---- EXERCISE MATERIAL

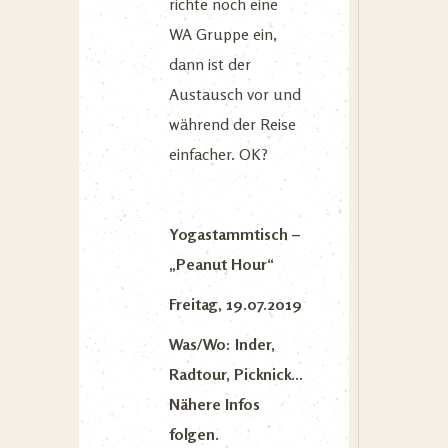
richte noch eine
WA Gruppe ein,
dann ist der
Austausch vor und
während der Reise
einfacher. OK?
Yogastammtisch –
„Peanut Hour“
Freitag, 19.07.2019
Was/Wo: Inder,
Radtour, Picknick…
Nähere Infos
folgen.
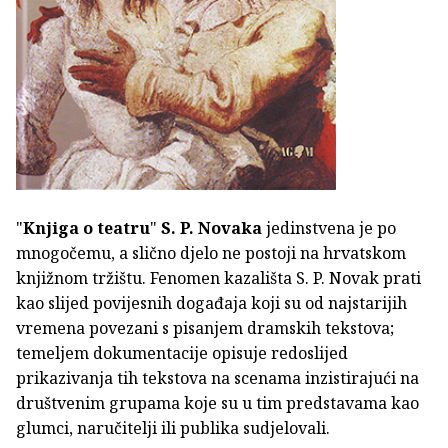
"
Knjiga o teatru
"
S. P. Novaka
jedinstvena je po
mnogočemu, a slično djelo ne postoji na hrvatskom
knjižnom tržištu. Fenomen kazališta S. P. Novak prati
kao slijed povijesnih događaja koji su od najstarijih
vremena povezani s pisanjem dramskih tekstova;
temeljem dokumentacije opisuje redoslijed
prikazivanja tih tekstova na scenama inzistirajući na
društvenim grupama koje su u tim predstavama kao
glumci, naručitelji ili publika sudjelovali.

--------

Pull out every line of the records above that contains the word "tekstova".

• [ANSWER TO THIS TASK]:
vremena povezani s pisanjem dramskih tekstova;
prikazivanja tih tekstova na scenama inzistirajući na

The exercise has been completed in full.